REQUIRED WORK: In the listing below, reproduce every line verbatim, from the line containing "4.1b Quantum Nature of Light" up to and including the line containing "where $E$ is".

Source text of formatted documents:

==============================

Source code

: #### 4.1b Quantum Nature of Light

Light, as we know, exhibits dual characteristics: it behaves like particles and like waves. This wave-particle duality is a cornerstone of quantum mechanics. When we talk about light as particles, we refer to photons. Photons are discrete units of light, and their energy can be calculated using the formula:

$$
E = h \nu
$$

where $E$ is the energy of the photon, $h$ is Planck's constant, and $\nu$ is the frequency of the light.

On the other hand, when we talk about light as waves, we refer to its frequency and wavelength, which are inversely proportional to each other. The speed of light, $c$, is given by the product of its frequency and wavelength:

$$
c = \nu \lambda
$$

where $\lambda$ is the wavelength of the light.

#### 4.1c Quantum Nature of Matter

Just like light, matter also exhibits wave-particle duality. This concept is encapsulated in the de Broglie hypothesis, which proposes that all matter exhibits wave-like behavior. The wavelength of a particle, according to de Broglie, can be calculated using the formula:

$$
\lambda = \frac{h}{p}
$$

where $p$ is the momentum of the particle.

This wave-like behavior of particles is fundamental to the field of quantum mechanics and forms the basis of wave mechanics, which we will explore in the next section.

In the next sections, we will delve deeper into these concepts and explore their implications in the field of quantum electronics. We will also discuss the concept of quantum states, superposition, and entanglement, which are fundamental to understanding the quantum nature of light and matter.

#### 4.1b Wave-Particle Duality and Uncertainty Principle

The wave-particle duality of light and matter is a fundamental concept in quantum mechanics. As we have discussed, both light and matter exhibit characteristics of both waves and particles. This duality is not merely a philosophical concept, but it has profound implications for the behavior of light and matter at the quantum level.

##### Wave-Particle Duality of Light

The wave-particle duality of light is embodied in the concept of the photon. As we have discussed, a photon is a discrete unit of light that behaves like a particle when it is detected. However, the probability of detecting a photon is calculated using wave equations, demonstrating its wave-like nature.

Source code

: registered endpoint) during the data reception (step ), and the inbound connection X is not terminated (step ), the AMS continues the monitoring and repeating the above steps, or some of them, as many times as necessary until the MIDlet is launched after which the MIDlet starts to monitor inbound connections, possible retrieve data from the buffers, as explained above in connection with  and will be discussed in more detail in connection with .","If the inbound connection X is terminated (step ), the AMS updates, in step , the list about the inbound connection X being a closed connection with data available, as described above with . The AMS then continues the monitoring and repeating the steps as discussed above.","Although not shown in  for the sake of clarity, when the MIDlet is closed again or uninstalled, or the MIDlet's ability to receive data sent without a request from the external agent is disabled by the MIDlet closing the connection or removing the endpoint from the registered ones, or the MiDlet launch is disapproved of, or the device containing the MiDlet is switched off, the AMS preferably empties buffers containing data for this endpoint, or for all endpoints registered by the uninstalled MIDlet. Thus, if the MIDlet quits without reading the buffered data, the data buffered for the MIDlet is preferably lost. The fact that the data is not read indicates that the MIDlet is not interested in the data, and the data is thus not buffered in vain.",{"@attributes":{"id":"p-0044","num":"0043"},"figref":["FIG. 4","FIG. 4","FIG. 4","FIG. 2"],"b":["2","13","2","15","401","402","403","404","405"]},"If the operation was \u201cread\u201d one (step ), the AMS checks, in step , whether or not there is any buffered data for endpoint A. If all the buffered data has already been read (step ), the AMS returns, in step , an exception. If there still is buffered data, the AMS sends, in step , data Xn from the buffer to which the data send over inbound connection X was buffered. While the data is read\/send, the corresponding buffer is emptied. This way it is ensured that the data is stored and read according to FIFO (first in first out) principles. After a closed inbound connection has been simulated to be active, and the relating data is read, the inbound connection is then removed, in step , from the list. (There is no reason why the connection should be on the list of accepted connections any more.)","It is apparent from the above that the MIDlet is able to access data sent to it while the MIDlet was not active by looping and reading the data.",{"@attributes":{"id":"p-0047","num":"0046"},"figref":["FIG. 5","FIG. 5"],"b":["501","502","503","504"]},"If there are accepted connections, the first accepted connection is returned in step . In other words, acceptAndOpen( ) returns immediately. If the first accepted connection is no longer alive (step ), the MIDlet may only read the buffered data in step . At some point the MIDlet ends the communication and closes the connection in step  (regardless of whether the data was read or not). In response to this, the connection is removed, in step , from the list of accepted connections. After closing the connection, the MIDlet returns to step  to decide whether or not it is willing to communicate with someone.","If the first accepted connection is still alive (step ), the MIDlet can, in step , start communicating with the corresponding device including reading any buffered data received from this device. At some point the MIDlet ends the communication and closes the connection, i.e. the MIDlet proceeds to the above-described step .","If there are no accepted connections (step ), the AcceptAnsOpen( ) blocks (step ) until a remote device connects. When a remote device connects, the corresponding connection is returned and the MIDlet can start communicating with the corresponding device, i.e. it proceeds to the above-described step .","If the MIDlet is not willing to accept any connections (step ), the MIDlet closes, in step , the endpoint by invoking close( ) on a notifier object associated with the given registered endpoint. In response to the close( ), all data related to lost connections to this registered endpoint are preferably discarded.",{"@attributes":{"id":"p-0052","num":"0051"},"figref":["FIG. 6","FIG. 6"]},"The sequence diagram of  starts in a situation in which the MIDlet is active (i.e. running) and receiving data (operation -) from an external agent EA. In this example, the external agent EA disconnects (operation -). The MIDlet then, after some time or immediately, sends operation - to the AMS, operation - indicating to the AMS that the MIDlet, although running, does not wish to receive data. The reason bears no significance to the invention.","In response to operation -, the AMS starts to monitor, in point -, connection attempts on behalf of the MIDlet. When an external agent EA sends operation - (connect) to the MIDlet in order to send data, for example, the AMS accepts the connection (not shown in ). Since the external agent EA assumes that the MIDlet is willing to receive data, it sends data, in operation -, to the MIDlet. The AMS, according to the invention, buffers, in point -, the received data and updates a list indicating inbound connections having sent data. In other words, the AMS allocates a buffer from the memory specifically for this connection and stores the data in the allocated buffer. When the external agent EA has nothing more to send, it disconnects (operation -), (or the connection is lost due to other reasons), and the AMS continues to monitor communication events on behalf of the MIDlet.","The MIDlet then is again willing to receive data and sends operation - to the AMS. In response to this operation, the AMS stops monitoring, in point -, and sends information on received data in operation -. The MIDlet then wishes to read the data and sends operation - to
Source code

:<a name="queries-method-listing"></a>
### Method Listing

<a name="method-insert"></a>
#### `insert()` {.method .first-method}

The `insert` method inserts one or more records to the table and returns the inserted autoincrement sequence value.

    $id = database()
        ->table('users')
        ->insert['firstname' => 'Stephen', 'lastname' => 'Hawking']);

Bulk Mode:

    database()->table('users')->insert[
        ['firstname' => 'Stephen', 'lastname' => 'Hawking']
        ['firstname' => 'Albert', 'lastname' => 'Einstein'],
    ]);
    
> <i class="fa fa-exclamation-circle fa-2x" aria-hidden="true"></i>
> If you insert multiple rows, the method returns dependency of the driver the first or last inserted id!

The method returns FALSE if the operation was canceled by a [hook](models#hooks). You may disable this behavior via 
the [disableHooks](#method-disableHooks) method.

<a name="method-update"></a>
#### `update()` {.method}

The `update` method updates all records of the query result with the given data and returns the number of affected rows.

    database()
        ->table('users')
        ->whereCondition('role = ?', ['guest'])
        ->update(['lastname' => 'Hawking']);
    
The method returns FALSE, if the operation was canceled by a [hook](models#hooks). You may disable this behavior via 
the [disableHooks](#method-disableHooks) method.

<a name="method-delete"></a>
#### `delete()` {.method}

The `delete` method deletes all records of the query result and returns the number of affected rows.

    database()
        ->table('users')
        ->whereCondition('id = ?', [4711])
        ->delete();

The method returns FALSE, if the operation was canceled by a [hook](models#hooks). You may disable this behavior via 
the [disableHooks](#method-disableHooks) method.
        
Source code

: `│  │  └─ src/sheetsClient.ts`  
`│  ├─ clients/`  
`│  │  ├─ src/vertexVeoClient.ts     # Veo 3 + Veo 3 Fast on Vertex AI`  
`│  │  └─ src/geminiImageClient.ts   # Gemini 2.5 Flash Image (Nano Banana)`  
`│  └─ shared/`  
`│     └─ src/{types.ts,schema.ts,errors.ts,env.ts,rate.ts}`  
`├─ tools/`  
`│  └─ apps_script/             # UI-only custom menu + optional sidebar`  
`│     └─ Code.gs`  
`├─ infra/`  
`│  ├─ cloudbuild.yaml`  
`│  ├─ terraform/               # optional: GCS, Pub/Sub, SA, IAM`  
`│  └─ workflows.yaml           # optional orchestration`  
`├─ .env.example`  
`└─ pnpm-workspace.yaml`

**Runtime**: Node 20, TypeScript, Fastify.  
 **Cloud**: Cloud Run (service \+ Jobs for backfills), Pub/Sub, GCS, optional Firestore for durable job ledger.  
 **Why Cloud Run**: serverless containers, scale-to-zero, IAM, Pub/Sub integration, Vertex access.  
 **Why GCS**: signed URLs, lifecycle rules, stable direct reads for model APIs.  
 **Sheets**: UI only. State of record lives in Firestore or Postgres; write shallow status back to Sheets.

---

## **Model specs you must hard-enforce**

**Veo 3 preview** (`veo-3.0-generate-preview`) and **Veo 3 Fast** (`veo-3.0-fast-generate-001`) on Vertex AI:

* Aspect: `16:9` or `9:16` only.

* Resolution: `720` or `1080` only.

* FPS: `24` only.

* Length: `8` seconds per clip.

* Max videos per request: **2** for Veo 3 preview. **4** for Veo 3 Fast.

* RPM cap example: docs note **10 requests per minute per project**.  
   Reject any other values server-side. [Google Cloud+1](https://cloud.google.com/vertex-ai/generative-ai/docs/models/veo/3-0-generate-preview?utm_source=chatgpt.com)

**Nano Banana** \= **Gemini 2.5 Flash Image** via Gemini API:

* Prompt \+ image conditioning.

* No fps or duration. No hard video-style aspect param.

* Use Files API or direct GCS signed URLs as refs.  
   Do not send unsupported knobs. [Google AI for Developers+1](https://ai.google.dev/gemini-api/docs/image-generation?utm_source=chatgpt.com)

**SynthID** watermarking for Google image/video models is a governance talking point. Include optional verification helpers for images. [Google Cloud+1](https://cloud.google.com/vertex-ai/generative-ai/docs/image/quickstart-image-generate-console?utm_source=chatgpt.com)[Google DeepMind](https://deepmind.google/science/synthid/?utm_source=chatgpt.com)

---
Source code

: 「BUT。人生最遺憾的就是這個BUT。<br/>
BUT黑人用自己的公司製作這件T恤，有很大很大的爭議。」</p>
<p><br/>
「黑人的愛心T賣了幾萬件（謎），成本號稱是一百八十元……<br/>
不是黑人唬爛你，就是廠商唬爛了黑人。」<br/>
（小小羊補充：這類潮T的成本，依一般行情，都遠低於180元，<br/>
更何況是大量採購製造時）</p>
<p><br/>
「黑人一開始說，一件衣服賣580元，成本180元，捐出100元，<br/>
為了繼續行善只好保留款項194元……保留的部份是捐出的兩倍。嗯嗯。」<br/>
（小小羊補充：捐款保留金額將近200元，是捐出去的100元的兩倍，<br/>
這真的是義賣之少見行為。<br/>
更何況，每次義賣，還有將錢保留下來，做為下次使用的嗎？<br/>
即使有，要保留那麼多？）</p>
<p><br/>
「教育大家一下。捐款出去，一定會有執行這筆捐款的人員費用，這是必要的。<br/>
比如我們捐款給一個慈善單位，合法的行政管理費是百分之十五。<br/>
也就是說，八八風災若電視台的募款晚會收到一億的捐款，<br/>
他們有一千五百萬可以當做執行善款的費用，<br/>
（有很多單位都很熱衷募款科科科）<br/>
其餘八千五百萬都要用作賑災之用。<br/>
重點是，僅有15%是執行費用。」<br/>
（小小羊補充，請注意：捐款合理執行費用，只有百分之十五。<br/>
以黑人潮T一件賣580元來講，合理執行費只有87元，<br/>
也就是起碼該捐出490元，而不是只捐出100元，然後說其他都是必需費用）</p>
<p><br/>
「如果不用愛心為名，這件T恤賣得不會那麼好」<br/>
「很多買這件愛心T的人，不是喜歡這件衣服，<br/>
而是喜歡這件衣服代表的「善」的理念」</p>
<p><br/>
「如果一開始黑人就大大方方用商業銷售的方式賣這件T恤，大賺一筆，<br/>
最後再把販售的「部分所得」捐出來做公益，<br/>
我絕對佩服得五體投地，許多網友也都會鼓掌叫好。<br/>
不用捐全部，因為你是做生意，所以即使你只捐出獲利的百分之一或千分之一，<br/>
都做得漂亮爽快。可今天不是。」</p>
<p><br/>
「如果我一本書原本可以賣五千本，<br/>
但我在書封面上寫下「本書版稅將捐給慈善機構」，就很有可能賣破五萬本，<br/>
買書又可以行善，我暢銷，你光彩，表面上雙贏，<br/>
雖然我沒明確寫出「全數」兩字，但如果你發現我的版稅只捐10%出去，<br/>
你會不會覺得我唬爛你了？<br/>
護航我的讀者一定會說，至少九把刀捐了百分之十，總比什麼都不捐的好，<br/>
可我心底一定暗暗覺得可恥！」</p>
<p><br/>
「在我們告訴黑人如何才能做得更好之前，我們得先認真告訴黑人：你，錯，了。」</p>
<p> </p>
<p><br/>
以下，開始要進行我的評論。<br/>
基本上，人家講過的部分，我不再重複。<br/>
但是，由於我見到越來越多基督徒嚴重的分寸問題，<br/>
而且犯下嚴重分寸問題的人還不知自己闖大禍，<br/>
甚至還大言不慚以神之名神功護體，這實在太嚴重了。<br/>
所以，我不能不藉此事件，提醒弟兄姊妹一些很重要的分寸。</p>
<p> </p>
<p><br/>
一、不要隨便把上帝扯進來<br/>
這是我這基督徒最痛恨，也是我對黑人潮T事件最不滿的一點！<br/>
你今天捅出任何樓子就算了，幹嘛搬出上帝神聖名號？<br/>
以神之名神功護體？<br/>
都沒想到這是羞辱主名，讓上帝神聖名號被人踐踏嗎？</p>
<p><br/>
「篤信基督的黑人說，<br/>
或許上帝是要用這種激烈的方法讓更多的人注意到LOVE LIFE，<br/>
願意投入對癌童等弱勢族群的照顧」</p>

==============================

WRITTEN ANSWER:
: #### 4.1b Quantum Nature of Light

Light, as we know, exhibits dual characteristics: it behaves like particles and like waves. This wave-particle duality is a cornerstone of quantum mechanics. When we talk about light as particles, we refer to photons. Photons are discrete units of light, and their energy can be calculated using the formula:

$$
E = h \nu
$$

where $E$ is the energy of the photon, $h$ is Planck's constant, and $\nu$ is the frequency of the light.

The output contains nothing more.